EXTRACTED INFORMATION.

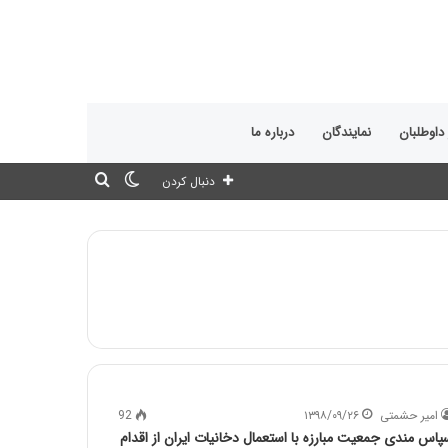
 داوطلبان
نمایندگان
درباره ما
تغییر
جستجو
دنبال کردن
پوسته
برای
امیر حشمتی
۱۳۹۸/۰۹/۲۶
92
پاس مندی جمعیت مبارزه با استعمال دخانیات ایران از اقدام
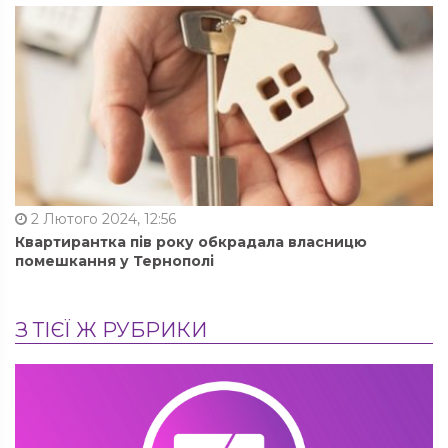
2 Лютого 2024, 12:56
Квартирантка пів року обкрадала власницю
помешкання у Тернополі
З ТІЄЇ Ж РУБРИКИ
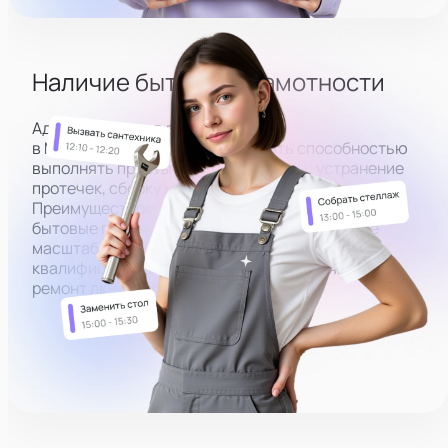
Подключить микрофон
Наличие бытовой грамотности
Администратор в вебкам студию
в
Магнитогорске
должен
обладать способностью
выполнять простые бытовые работы: устранение
протечек, сборку мебели, замену фильтра и т.д.
Преимуществом будет умение чинить несложные
бытовые поломки самостоятельно. Для более
масштабных задач можно вызывать
квалифицированный персонал, выполняющий
ремонт любой сложности.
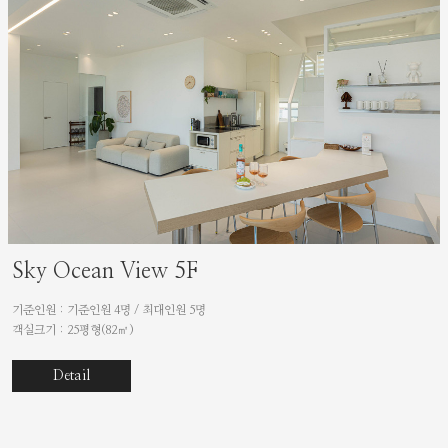
Sky Ocean View 5F
기준인원 : 기준인원 4명 / 최대인원 5명
객실크기 : 25평형(82㎡)
Detail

PROBLEM DESCRIPTION. Every line in the entries above that mentions the word "бытовые" must be shown.

SOLUTION FOR THIS TASK.
выполнять простые бытовые работы: устранение
бытовые поломки самостоятельно. Для более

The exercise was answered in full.